The first sign I was dealing with something different was the gear that poured out of their Pathfinder. The sheer volume of gear was, uh, really up there. They had bags, they had coolers, they had boots, they had waders. And more bags. And rods, and more bags, and beer and power bars and sodas and more…well, bags! And there were the plastic cases of flies. Stacks of ‘em. And that bulletproof camera case. And a few more 12-packs. And bags of snickers bars, and the steaks and the sliced roast beef, loaves of bread, potato salad…. Oh, and more bags.
I started to worry. It looked like they were moving in (I had to check the schedule; I was freaking; jeez, maybe they are moving in?!).

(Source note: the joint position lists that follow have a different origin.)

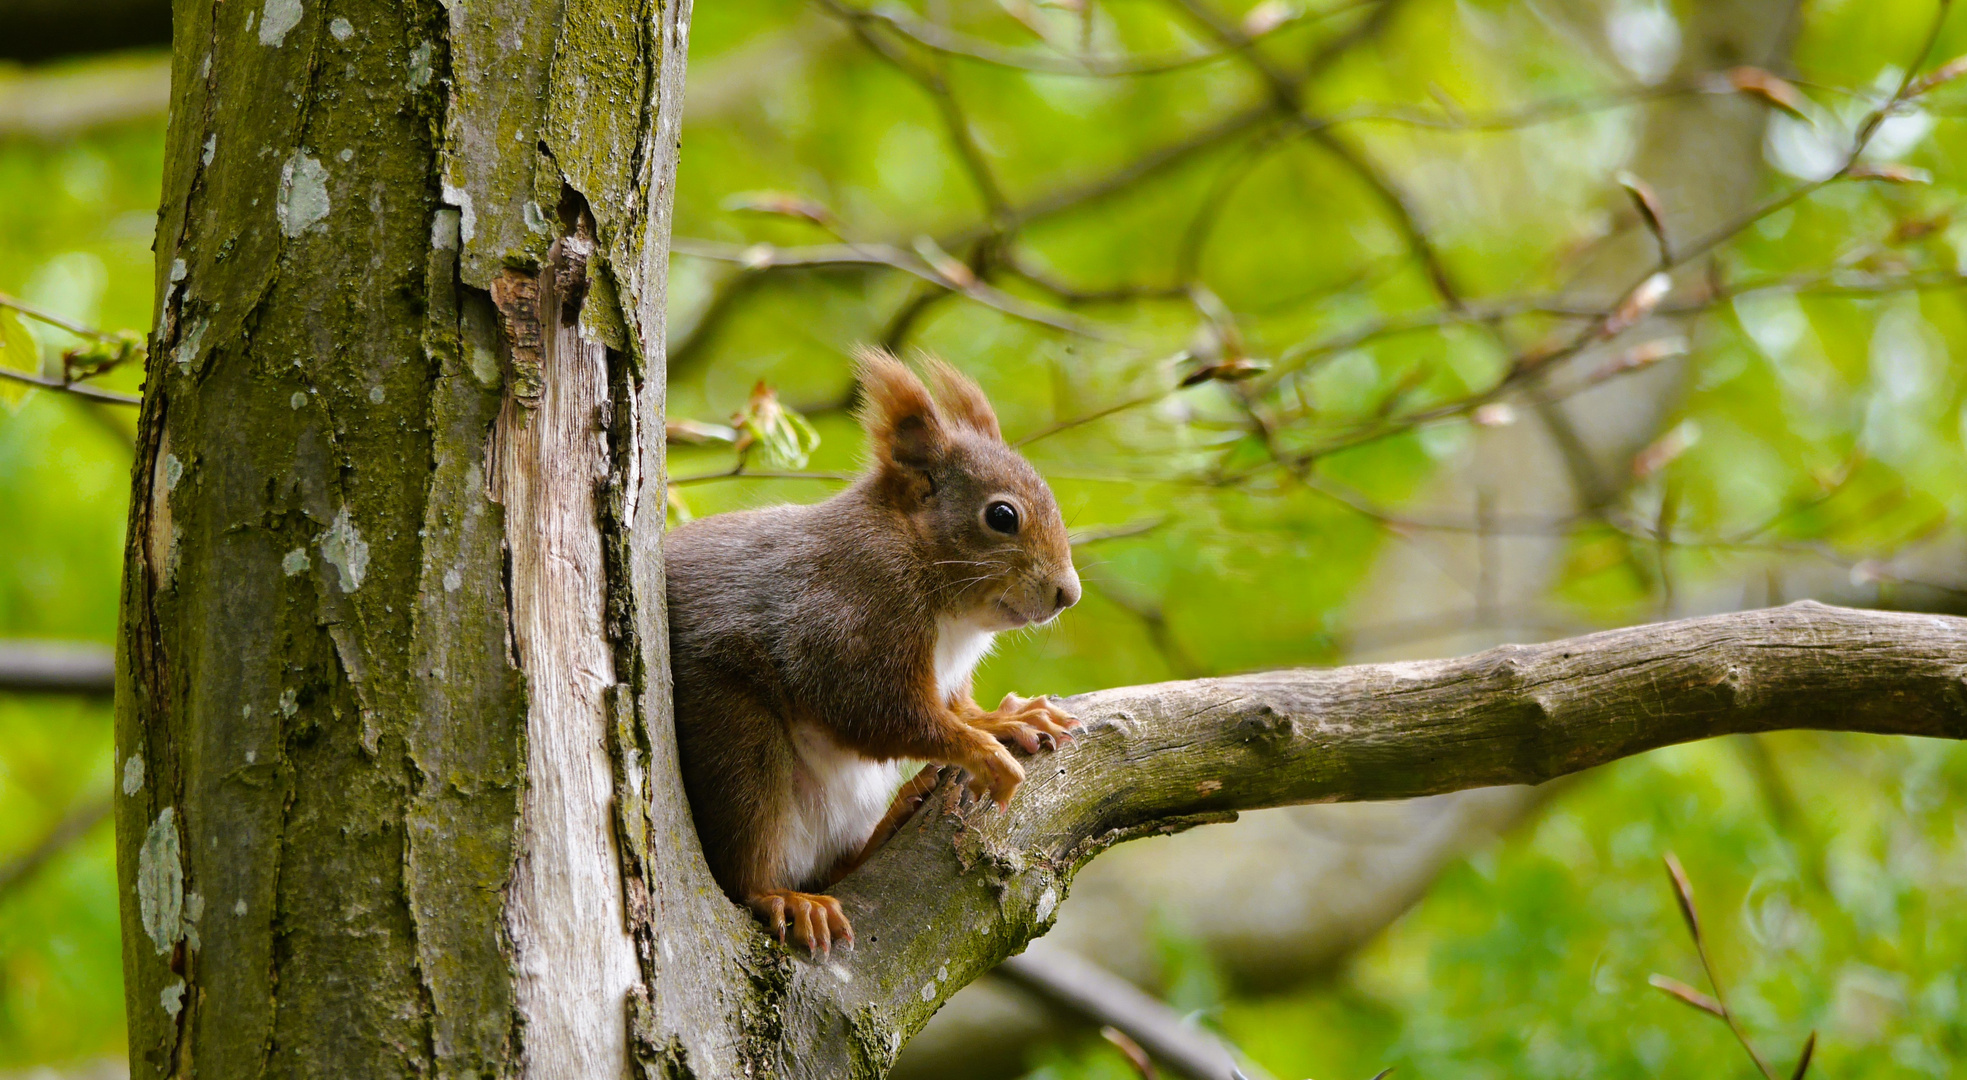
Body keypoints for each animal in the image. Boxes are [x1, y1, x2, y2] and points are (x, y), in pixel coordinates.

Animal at [668, 348, 1085, 952]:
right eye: (1002, 516)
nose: (1067, 593)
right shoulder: (848, 618)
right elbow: (879, 713)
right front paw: (984, 751)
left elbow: (955, 708)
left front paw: (1009, 718)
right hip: (735, 740)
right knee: (747, 860)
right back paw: (783, 896)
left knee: (836, 866)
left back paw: (893, 818)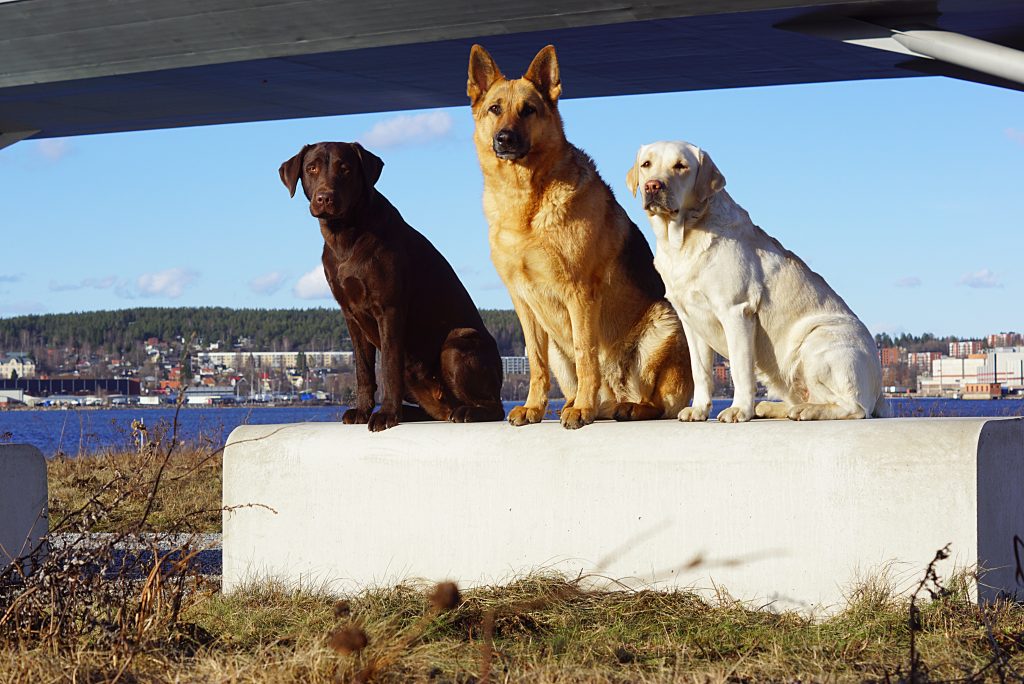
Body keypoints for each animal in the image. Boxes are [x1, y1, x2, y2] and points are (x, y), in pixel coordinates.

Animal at [280, 141, 503, 430]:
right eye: (311, 168)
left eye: (345, 168)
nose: (325, 198)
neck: (344, 237)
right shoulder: (352, 317)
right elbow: (364, 371)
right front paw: (363, 410)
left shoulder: (389, 309)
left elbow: (387, 366)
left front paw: (385, 414)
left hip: (457, 343)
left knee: (495, 406)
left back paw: (466, 411)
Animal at [466, 44, 692, 428]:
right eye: (495, 108)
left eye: (528, 110)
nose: (505, 138)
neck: (525, 202)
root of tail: (615, 396)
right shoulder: (523, 302)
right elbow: (536, 364)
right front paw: (534, 407)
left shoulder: (580, 292)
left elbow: (587, 353)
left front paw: (581, 410)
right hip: (560, 351)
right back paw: (576, 403)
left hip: (664, 323)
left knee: (657, 402)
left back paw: (621, 407)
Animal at [626, 140, 884, 421]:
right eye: (646, 164)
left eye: (680, 166)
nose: (653, 185)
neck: (683, 239)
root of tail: (879, 388)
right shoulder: (691, 322)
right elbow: (700, 373)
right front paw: (698, 410)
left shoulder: (736, 311)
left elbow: (740, 370)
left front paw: (739, 409)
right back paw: (774, 407)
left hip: (817, 340)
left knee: (855, 407)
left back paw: (804, 410)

Funny thing was that for all the supplies, and then for all the weather mother nature threw at them (rain, thunder, lightning, wind, and even hail!) over their six days here, I hardly saw these guys. The word devoted fishermen doesn’t describe Rich, Bobby and Jess.
Long-time friends, they were here for the angling, for the grilling, and for the fun. And they had plenty of everything.
Then I saw something few on the Smith have seen. A successful hook-up and landing of a massive Smith River steelhead. On a fly. Rich tallied the win and Bobby caught it on video. Jess also hooked a steelie but lost it close to the shore.
Amazing dedication from a crew who tied flies, walked, talked and probably dreamed of steelhead, these guys epitomized the avid sportfisherman. I was in awe.
And the video of that catch? A mesmerizing three minutes I must have watched now for over an hour (note, these are catch and release sportsmen).
They came for steelhead — with rods, waders and nothing more than a reel, line, and fly — and really did it. Wow.